My Dad's voice took on the tone of a grizzly. "You've had a year to fool around, Brooklyn, just like you asked. Now you're going to college and that's that."

"But-"

"Brooklyn Gerard, if you don't attend fall semester this academic year, your mother and I won't pay one penny to help you with school. No money. Period."

A cold tug settled in my heart; the feeling of watching your perfect life drip down the drain. "I'll think about it." I whispered. I hung up before my father could say one more cataclysmic word.

I spent the next few days mulling everything over (aka. sulking while watching reruns of Gilmore Girls, wondering why I wasn't more college driven like Rory). But really, what choice did have? There was no way I could pay for college without my parents help. Since my folks had always been debt free, with a good sense of moral responsibility, I wouldn't be getting any financial aid.
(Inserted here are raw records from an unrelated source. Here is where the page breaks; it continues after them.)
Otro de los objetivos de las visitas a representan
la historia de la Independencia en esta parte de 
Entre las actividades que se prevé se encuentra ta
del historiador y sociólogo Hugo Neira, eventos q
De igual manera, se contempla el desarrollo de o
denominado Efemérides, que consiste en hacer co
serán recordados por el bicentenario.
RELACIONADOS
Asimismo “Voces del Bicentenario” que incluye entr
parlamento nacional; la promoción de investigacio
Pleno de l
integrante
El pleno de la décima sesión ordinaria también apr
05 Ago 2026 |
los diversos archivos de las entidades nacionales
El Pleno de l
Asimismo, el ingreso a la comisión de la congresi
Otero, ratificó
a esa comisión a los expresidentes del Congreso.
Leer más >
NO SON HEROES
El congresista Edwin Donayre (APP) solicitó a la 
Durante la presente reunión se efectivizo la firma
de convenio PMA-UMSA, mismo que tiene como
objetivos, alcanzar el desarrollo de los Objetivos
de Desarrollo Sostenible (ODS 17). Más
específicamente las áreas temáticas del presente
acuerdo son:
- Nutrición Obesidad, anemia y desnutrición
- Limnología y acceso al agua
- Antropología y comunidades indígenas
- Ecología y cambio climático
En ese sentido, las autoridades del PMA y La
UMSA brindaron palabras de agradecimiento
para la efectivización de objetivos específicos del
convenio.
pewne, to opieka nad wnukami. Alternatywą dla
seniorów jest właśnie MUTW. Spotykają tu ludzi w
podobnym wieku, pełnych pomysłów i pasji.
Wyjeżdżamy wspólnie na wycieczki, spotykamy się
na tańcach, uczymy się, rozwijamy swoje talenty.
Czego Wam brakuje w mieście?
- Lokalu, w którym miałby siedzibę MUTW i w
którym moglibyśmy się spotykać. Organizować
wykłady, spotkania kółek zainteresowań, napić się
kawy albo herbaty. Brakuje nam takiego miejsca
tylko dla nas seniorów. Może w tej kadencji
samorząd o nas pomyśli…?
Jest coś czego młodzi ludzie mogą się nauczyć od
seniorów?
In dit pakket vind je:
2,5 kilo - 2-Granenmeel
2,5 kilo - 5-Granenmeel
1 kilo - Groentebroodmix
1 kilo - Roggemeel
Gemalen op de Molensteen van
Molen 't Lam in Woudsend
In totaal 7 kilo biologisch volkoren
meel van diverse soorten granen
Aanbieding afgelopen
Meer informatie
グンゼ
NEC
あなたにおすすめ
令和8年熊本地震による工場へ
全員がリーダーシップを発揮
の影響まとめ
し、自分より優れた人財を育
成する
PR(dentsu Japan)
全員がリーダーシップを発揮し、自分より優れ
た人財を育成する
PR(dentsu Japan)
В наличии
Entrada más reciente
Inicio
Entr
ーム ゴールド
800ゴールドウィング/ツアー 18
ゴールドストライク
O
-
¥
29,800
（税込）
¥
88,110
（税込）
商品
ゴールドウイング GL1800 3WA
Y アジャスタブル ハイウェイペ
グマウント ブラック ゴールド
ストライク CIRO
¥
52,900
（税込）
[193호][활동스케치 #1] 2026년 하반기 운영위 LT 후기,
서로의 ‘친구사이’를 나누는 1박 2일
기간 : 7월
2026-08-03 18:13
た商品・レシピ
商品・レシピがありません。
I had that scholarship money, but only enough to last me about six months at an Ivy League school. I'd saved a little myself, but traveling around keeps you living hand to mouth. In short, I needed that money if I ever wanted to get a higher education.

So two months later I quit my job as a lighting assistant in a local theater, packed up my few possessions, and kissed Chicago goodbye.

"It's only college." My mother told me on the ride up to New Jersey. "We just need you to do something productive with your life Brooklyn."

"Traveling the world, getting job experience, and trying to find where I belong isn't productive, Mom?" I asked in a sweetly sarcastic tone.

She shot me a look out of the corner of her eye. "No honey, it isn't. You're going to want to do something besides waitressing or glorified babysitting one of these days, and you need to be qualified to do it."